Data shown:

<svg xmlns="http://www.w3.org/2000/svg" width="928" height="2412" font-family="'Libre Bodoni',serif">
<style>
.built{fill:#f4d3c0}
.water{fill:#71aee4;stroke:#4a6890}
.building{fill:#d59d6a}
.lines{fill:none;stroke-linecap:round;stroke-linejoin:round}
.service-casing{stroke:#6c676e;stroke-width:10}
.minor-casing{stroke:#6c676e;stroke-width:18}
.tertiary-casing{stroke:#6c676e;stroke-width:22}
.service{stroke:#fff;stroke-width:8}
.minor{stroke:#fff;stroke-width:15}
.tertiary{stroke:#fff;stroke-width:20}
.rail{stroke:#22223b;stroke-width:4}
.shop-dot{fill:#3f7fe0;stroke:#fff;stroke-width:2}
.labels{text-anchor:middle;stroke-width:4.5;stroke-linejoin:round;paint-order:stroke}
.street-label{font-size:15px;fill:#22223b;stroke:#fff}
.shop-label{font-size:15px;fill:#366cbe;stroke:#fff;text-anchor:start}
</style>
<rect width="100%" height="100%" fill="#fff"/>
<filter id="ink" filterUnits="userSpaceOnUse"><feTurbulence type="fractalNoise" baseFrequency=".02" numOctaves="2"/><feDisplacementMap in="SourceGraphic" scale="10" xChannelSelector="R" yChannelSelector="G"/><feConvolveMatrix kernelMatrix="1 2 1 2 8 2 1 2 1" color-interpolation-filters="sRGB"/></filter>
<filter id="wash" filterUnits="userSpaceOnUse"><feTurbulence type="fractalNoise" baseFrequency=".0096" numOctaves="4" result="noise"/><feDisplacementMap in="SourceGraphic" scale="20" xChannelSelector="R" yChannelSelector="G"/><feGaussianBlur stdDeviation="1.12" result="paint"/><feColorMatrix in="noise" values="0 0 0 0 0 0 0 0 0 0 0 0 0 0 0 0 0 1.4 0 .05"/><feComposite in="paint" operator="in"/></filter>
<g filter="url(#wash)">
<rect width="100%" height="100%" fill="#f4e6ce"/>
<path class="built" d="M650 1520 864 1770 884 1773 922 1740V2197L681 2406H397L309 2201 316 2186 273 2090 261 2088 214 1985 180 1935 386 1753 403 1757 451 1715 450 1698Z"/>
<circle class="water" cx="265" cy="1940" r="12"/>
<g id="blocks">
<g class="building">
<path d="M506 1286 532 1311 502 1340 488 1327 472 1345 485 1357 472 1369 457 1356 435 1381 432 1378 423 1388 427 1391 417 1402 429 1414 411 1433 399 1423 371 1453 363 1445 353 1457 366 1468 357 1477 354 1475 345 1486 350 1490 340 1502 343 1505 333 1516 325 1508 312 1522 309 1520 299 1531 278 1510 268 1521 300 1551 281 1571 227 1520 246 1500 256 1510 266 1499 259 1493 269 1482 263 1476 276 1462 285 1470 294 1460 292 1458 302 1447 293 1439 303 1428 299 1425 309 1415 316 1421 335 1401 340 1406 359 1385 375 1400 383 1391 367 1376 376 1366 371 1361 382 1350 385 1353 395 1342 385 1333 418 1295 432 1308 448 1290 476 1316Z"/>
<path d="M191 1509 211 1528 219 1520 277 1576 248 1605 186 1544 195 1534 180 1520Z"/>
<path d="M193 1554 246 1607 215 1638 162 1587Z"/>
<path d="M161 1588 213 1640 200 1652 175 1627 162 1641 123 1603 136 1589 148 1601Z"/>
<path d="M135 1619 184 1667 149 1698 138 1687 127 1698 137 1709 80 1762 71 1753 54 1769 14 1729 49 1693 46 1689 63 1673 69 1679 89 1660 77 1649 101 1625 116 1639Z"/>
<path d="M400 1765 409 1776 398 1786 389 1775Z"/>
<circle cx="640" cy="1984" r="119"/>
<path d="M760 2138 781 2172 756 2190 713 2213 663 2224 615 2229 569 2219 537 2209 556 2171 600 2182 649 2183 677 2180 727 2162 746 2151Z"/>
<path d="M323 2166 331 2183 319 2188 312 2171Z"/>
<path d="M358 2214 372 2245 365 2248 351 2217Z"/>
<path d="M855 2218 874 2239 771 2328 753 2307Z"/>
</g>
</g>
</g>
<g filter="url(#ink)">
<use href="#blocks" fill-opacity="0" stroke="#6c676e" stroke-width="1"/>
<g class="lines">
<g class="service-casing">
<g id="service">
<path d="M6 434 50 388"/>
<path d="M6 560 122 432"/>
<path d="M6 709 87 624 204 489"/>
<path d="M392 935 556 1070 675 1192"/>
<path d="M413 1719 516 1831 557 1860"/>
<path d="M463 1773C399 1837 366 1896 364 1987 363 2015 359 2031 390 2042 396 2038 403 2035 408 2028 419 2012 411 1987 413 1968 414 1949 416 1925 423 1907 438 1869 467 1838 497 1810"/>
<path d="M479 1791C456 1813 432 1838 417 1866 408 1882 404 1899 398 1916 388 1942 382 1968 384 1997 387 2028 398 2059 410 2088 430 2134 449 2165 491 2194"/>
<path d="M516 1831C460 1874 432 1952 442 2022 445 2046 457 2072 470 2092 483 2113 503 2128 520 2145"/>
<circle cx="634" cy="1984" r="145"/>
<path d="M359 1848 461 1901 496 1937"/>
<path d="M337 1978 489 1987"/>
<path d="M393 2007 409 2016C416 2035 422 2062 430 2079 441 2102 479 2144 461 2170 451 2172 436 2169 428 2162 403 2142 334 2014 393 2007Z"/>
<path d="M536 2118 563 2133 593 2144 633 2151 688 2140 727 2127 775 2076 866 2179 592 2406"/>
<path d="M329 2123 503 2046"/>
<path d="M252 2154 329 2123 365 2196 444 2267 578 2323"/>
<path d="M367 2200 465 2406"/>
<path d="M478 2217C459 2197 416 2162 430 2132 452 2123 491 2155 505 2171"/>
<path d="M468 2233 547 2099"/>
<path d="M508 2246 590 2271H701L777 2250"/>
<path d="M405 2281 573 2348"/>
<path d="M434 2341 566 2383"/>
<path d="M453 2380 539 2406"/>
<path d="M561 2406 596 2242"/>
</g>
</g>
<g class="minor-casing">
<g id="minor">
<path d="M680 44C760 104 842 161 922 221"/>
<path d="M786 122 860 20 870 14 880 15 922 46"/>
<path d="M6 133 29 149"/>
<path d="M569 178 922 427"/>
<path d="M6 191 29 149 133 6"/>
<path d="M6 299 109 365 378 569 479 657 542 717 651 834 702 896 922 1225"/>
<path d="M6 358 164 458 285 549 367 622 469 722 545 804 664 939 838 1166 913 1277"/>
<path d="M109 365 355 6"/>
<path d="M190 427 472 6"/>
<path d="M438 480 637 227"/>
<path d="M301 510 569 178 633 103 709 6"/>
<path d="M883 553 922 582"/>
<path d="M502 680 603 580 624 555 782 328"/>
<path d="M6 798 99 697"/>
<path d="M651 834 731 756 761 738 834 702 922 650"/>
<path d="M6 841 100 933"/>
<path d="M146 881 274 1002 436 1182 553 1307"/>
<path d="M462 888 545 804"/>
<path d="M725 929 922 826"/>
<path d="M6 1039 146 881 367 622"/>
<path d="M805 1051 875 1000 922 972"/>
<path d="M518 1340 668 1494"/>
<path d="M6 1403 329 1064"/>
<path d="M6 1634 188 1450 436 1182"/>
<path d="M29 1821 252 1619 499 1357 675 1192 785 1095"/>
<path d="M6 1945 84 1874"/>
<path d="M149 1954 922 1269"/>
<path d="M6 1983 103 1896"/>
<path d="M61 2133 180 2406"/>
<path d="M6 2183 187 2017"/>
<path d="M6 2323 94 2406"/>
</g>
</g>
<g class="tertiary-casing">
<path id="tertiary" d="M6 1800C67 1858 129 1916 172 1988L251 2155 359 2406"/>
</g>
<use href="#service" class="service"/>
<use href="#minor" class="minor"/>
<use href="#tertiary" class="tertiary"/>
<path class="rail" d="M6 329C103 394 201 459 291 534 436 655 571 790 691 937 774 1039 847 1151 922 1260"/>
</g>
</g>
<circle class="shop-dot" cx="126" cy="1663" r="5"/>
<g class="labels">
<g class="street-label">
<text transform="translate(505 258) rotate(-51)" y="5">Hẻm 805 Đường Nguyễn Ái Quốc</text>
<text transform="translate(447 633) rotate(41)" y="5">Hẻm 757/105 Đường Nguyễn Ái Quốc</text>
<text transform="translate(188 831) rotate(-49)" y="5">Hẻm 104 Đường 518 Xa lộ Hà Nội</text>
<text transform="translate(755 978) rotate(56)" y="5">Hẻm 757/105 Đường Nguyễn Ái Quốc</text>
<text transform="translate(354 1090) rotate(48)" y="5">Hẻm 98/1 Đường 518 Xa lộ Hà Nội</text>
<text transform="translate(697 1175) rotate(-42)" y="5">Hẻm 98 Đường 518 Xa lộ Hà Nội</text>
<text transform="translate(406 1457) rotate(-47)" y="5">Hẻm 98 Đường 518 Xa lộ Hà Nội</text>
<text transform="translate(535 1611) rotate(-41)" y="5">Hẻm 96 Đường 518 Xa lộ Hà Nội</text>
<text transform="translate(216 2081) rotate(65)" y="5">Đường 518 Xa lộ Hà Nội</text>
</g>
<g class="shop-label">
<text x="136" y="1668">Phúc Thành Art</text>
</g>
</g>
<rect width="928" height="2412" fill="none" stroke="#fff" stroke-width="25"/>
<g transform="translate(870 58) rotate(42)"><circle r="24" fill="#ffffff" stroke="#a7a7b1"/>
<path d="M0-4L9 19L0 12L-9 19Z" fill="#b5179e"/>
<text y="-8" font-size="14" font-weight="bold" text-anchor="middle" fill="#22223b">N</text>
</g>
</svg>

--

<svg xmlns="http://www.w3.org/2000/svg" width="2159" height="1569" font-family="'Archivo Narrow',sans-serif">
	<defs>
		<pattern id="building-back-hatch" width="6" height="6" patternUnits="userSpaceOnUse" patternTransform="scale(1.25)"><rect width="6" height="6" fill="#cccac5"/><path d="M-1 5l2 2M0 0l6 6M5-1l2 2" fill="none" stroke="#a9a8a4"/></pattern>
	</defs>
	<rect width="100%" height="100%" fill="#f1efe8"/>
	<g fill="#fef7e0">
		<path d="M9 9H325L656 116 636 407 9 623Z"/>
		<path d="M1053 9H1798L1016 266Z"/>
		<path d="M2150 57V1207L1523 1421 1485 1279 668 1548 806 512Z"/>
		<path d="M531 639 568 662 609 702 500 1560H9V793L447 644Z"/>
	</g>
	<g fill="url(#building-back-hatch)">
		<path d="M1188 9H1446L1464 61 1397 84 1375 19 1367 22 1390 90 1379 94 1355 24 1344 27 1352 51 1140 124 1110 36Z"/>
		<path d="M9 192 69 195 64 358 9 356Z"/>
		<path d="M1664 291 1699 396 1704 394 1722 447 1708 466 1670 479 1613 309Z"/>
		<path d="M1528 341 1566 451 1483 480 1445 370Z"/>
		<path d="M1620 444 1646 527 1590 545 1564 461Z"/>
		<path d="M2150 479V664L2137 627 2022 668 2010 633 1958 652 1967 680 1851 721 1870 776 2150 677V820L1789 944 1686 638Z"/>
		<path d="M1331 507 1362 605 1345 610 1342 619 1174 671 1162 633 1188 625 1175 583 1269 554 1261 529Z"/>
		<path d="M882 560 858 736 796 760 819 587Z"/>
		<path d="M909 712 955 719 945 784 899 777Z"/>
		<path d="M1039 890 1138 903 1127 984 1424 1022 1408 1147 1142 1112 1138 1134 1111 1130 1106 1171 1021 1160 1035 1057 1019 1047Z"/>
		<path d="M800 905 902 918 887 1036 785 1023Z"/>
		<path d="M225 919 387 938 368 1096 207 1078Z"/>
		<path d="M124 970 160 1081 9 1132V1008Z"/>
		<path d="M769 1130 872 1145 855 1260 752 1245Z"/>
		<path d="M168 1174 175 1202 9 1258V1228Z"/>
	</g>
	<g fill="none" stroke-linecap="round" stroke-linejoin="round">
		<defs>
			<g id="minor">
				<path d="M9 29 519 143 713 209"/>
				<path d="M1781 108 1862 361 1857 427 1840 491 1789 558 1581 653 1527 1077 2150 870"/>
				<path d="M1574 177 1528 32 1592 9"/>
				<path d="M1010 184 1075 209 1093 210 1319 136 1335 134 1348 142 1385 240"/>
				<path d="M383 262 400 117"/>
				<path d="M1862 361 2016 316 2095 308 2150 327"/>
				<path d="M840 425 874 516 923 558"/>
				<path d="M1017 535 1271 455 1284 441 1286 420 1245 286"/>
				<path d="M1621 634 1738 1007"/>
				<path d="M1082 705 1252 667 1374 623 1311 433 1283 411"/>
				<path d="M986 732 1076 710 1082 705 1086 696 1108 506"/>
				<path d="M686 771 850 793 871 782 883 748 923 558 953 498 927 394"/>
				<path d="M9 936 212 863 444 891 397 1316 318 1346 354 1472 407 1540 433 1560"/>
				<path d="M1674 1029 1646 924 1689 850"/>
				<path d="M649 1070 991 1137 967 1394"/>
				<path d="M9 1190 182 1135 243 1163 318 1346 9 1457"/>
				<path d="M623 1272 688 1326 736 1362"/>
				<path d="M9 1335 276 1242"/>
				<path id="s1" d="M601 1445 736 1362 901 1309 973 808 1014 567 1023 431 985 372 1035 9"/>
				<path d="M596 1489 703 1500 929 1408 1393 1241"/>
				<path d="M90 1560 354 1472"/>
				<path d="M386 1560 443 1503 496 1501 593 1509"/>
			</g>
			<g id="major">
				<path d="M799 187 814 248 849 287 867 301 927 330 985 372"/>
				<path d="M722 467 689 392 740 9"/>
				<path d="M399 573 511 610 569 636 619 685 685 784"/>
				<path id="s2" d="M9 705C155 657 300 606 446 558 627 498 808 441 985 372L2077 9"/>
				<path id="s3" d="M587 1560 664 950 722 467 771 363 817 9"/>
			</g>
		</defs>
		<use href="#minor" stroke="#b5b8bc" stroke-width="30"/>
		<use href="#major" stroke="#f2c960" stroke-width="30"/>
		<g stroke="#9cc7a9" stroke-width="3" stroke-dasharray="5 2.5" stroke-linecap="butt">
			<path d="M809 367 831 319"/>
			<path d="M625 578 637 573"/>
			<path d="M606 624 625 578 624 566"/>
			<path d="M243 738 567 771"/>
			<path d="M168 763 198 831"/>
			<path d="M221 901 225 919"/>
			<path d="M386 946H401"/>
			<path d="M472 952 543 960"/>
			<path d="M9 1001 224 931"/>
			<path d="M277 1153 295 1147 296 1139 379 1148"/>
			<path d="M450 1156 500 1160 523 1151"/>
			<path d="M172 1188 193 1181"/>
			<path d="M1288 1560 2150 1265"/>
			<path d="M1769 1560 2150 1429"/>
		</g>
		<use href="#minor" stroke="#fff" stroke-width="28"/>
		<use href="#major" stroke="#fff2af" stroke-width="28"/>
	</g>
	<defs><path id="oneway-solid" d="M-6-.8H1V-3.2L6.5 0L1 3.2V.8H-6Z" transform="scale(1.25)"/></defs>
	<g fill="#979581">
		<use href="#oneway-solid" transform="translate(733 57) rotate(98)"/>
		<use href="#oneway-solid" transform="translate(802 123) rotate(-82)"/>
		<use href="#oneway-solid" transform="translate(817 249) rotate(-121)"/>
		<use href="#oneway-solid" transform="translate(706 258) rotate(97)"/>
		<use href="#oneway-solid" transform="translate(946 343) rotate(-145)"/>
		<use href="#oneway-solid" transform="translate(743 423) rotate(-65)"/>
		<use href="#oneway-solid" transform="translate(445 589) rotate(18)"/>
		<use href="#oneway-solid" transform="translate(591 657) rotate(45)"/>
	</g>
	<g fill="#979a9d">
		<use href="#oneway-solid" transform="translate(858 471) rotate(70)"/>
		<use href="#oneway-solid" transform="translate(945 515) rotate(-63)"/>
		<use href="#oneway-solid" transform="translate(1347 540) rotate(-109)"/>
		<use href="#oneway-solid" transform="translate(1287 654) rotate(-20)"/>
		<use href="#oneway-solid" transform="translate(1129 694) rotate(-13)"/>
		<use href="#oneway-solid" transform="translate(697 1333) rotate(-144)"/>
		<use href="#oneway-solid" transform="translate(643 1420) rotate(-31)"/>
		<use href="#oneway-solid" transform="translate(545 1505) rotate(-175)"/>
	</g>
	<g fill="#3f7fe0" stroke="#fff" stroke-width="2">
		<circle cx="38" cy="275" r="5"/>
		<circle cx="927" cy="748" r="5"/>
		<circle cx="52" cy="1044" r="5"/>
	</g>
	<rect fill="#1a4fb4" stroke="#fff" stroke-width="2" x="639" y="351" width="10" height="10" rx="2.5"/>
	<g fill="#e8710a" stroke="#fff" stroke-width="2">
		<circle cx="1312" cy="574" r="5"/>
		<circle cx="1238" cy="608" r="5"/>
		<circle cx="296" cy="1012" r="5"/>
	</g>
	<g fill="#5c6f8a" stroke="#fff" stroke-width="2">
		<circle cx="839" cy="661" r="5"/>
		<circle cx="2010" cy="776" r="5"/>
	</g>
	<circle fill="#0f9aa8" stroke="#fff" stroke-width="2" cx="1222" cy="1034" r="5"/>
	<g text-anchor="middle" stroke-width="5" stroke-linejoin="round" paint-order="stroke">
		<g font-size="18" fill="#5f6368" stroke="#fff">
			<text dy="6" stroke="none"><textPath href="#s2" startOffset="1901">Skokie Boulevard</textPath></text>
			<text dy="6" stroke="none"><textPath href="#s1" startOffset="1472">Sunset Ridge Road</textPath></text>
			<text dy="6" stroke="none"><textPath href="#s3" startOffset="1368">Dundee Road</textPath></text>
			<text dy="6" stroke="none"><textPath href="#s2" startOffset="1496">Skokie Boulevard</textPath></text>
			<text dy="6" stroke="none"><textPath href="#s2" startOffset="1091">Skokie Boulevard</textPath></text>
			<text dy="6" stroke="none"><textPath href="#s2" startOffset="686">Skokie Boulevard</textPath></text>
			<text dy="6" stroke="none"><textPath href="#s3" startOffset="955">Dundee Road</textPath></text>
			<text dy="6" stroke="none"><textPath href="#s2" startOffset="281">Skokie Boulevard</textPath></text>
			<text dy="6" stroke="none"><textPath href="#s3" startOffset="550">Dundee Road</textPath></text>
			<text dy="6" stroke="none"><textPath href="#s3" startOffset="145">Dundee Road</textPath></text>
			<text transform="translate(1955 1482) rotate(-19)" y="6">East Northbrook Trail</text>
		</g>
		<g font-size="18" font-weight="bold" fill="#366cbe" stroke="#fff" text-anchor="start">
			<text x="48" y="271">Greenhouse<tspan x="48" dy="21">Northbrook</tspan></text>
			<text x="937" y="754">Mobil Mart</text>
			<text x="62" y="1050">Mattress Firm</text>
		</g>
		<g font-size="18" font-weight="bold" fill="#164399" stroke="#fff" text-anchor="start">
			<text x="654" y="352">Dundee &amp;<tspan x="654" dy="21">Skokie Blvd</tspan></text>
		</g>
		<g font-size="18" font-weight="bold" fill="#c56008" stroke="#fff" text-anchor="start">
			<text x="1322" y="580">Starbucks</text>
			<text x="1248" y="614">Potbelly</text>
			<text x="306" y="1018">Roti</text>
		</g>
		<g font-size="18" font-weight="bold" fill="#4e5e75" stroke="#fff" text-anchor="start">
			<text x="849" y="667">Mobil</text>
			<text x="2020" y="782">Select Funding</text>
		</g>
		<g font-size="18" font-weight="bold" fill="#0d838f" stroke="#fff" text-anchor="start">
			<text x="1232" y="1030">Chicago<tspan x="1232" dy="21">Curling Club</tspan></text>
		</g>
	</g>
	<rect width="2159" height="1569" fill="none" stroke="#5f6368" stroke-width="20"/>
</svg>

Instructions for the task: What is needed is every line of the records that contains the word "type".

Response:
<filter id="ink" filterUnits="userSpaceOnUse"><feTurbulence type="fractalNoise" baseFrequency=".02" numOctaves="2"/><feDisplacementMap in="SourceGraphic" scale="10" xChannelSelector="R" yChannelSelector="G"/><feConvolveMatrix kernelMatrix="1 2 1 2 8 2 1 2 1" color-interpolation-filters="sRGB"/></filter>
<filter id="wash" filterUnits="userSpaceOnUse"><feTurbulence type="fractalNoise" baseFrequency=".0096" numOctaves="4" result="noise"/><feDisplacementMap in="SourceGraphic" scale="20" xChannelSelector="R" yChannelSelector="G"/><feGaussianBlur stdDeviation="1.12" result="paint"/><feColorMatrix in="noise" values="0 0 0 0 0 0 0 0 0 0 0 0 0 0 0 0 0 1.4 0 .05"/><feComposite in="paint" operator="in"/></filter>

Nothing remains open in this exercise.